Question

The area of the region bounded by the curve $y^2 = x^3$, the y-axis and the lines $y = 1$ and $y = 8$ is

• A. $\frac{155}{3}$ sq. units
• B. $\frac{93}{5}$ sq. units
• C. $93$ sq. units
• D. $155$ sq. units

Hint:

When calculating areas bounded by the y-axis and horizontal lines ($y=c$ to $y=d$), always rewrite the function as $x = f(y)$ and integrate with respect to $dy$. This avoids having to split the integral into multiple parts or dealing with more complex inverse functions if you tried integrating with respect to $dx$.

Answer 1

The Correct Option is B

Step 1: Understanding the Concept:
We need to find the area of a region bounded by a curve and horizontal lines. Since the boundaries are defined by $y$-values ($y=1$ to $y=8$) and the y-axis ($x=0$), it is most straightforward to integrate with respect to $y$.

Step 2: Key Formula or Approach:
The area $A$ between a curve $x = f(y)$, the y-axis, and the horizontal lines $y = c$ and $y = d$ is given by the definite integral: $A = \int_{c}^{d} x \, dy$ First, express $x$ as a function of $y$ from the given curve equation. Then perform the definite integration.
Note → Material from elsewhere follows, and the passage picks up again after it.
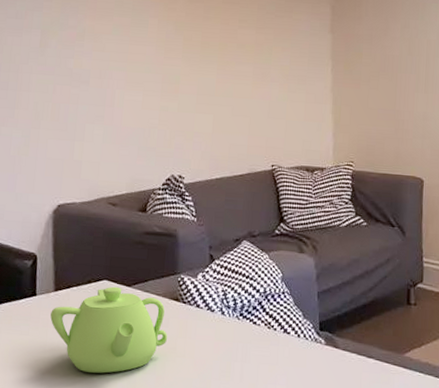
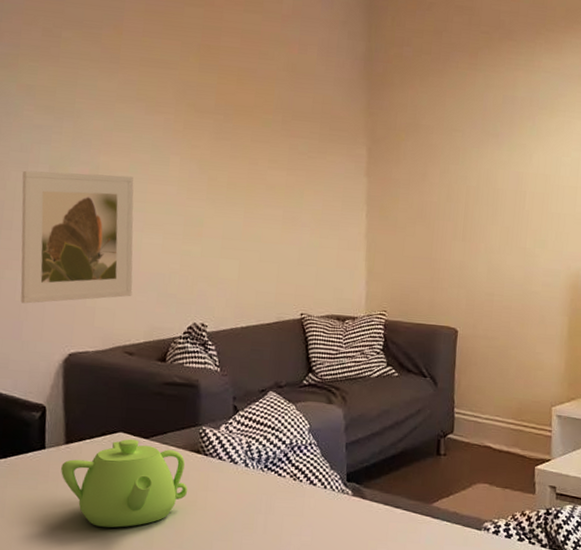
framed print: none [15,35,117,158] -> present [20,170,134,304]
Step 3: Detailed Explanation:
1. Express $x$ in terms of $y$: The equation of the curve is given as $y^2 = x^3$. We need to solve for $x$: Taking the cube root of both sides gives: \[ x = (y^2)^{1/3} = y^{2/3} \] 2. Set up the integral: The region is bounded by the y-axis ($x=0$) and the horizontal lines $y=1$ and $y=8$. Since $y$ is positive in this interval, $x = y^{2/3}$ is also positive, meaning the curve lies to the right of the y-axis. The area $A$ is: \[ A = \int_{1}^{8} x \, dy \] Substitute $x = y^{2/3}$: \[ A = \int_{1}^{8} y^{2/3} \, dy \] 3. Evaluate the integral: Use the power rule for integration: $\int y^n \, dy = \frac{y^{n+1}}{n+1}$: \[ \int y^{2/3} \, dy = \frac{y^{(2/3) + 1}}{(2/3) + 1} = \frac{y^{5/3}}{5/3} = \frac{3}{5} y^{5/3} \] Now, evaluate this from $y=1$ to $y=8$: \[ A = \left[ \frac{3}{5} y^{5/3} \right]_{1}^{8} \] \[ A = \frac{3}{5} \left( 8^{5/3} - 1^{5/3} \right) \] Let's simplify $8^{5/3}$. We know $8 = 2^3$, so: $8^{5/3} = (2^3)^{5/3} = 2^{3 \times (5/3)} = 2^5 = 32$. And $1$ to any power is $1$. Substitute these back: \[ A = \frac{3}{5} (32 - 1) \] \[ A = \frac{3}{5} (31) \] \[ A = \frac{93}{5} \]

Step 4: Final Answer:
The area of the bounded region is $\frac{93}{5}$ sq. units.